#### [INSTRUCTION]
Please copy only the material from the line that has "fruit basket: present" to the very last line, both ends included, exactly as written and without pictures.

#### [MATERIAL FOR THIS EXERCISE]
········

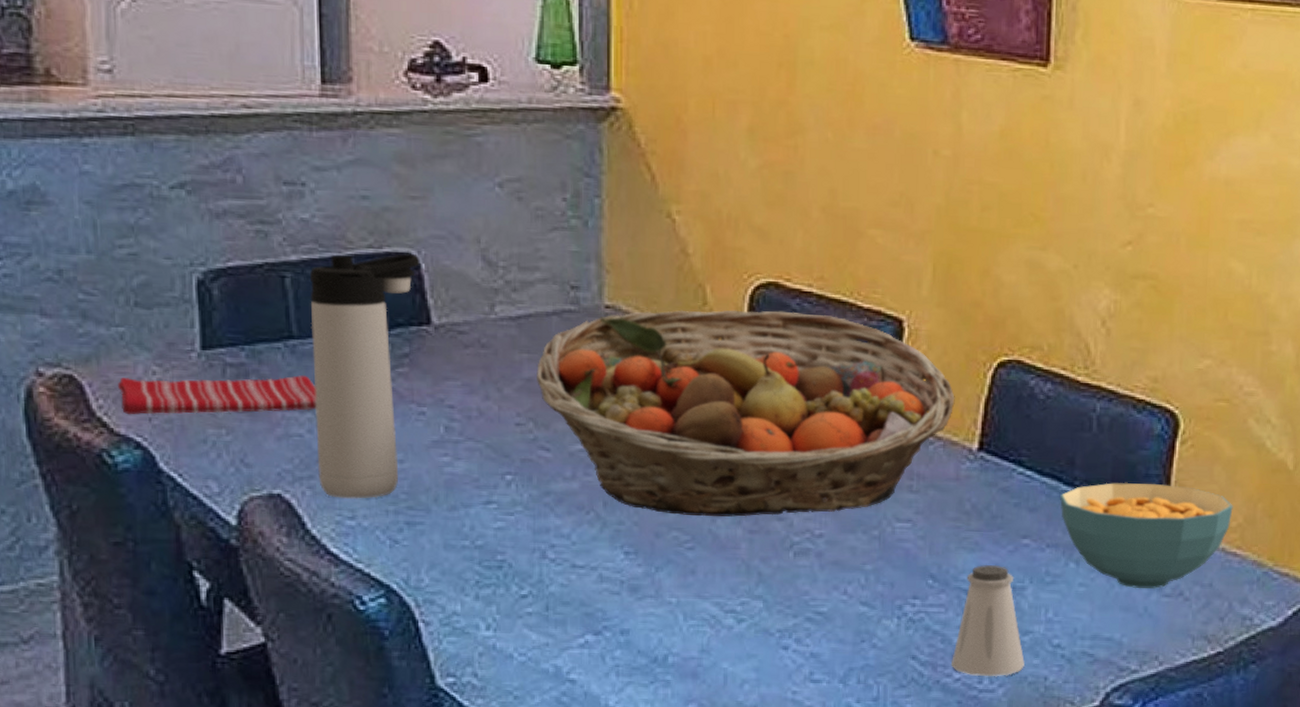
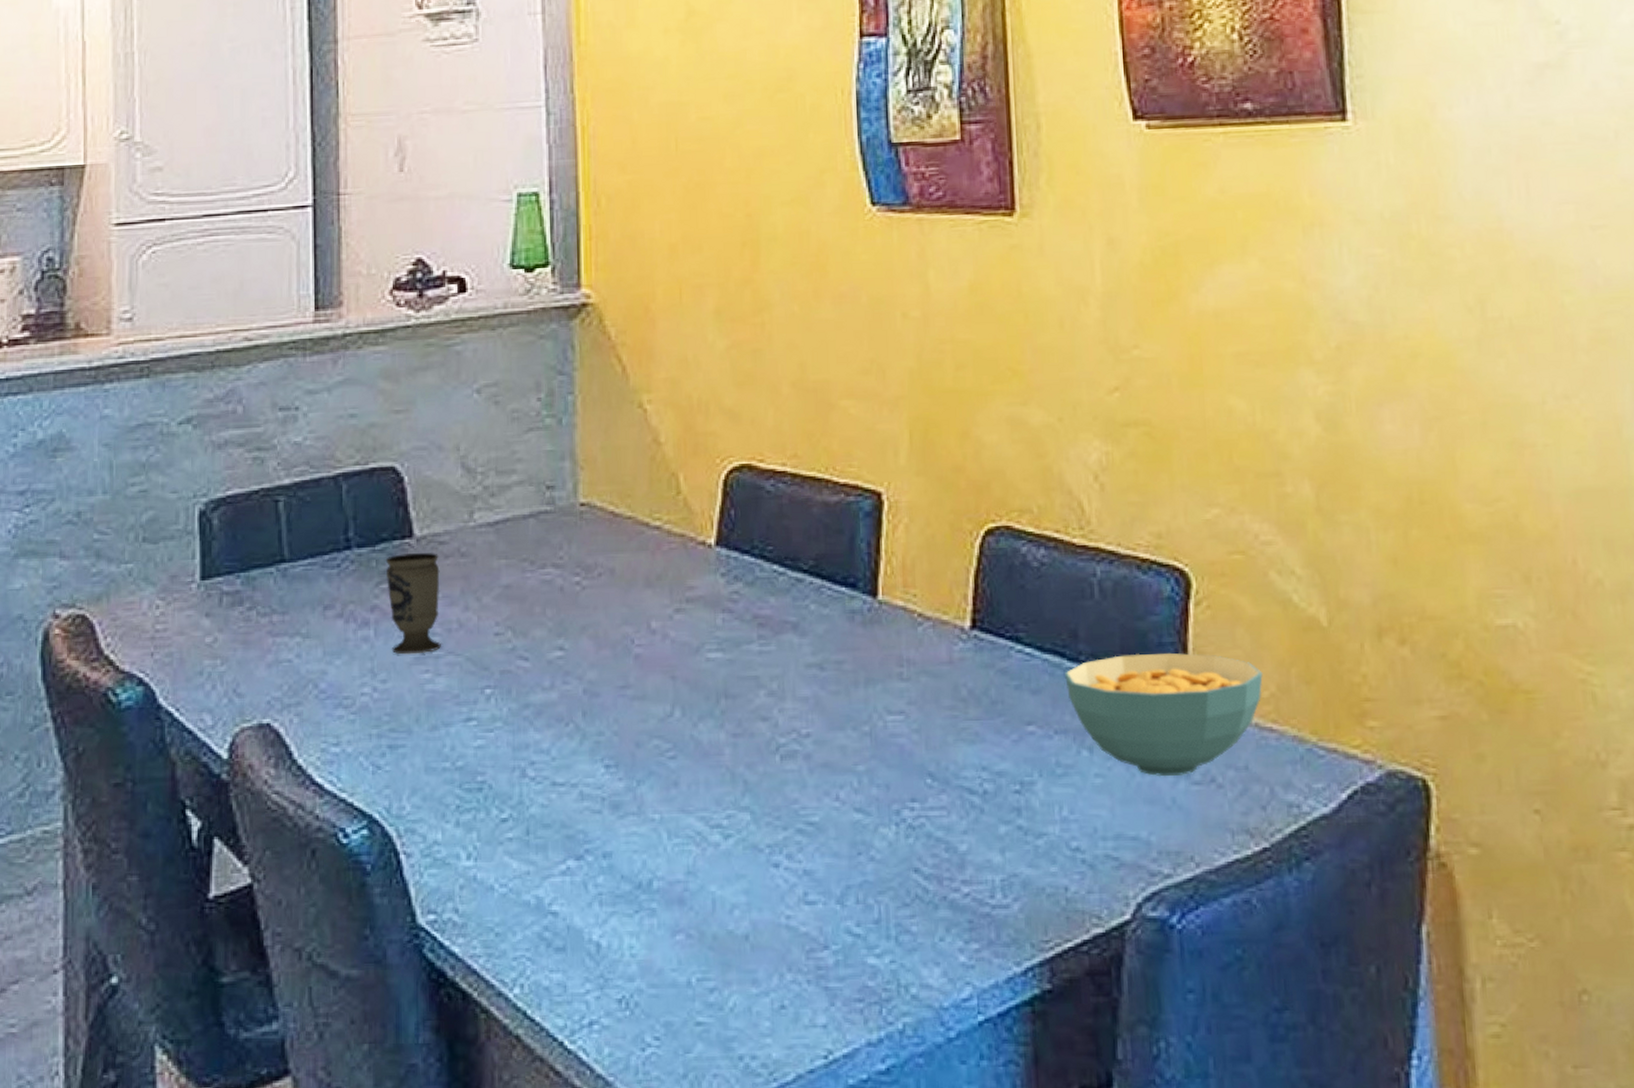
dish towel: present [118,375,317,415] -> none [125,599,305,651]
thermos bottle: present [310,254,420,499] -> none [301,468,404,724]
cup: none [401,340,460,438] -> present [385,552,441,655]
fruit basket: present [537,310,955,517] -> none [514,493,942,721]
saltshaker: present [952,564,1025,677] -> none [958,757,1041,890]

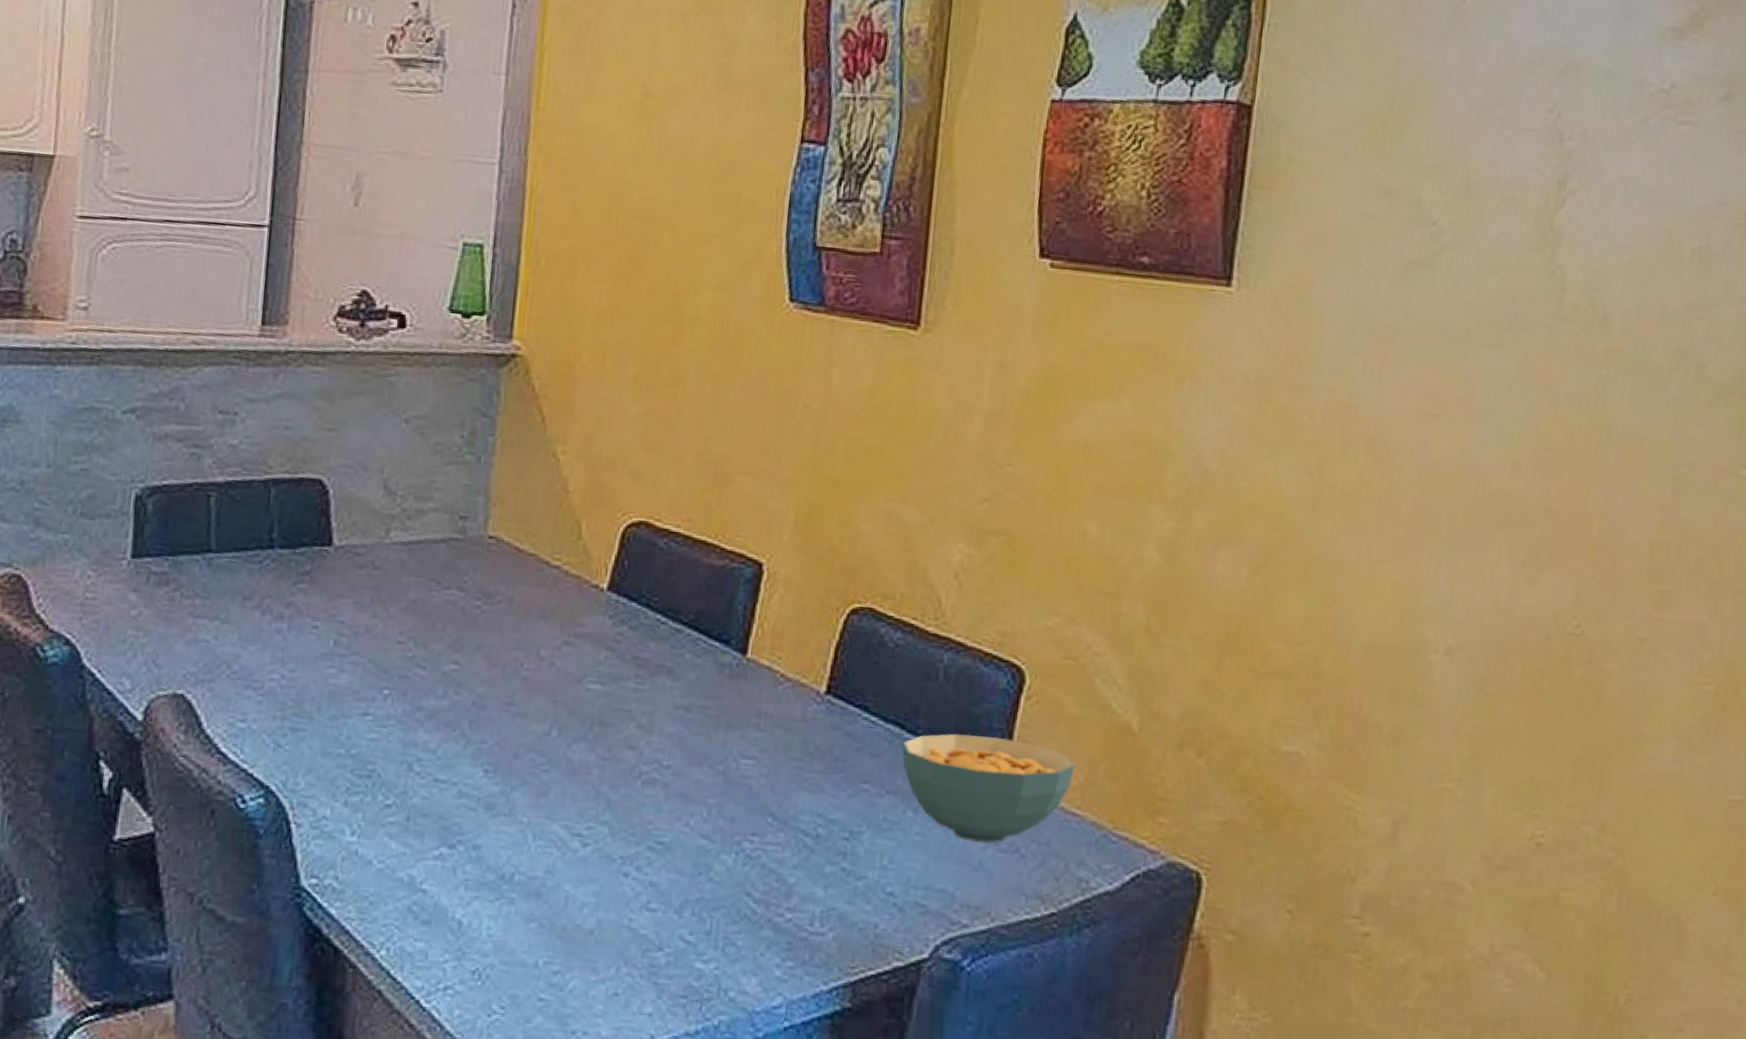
cup: present [385,552,441,655] -> none [302,559,354,651]

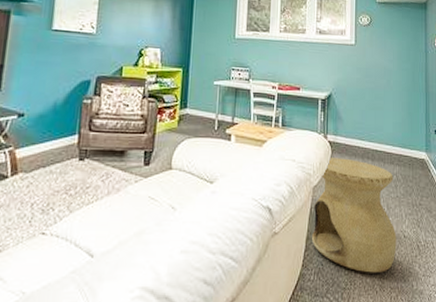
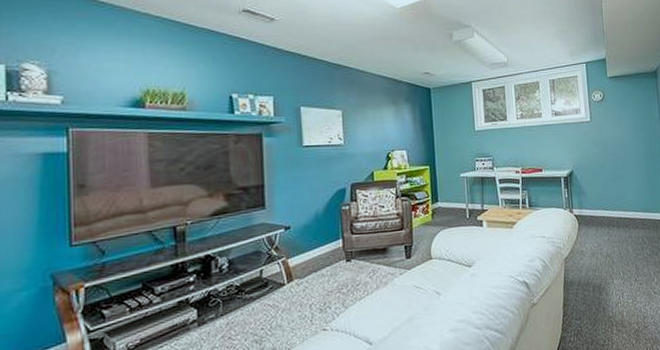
side table: present [311,158,397,273] -> none [566,228,648,329]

········

#### [RESPONSE BOX]
fruit basket: present [537,310,955,517] -> none [514,493,942,721]
saltshaker: present [952,564,1025,677] -> none [958,757,1041,890]

cup: present [385,552,441,655] -> none [302,559,354,651]

side table: present [311,158,397,273] -> none [566,228,648,329]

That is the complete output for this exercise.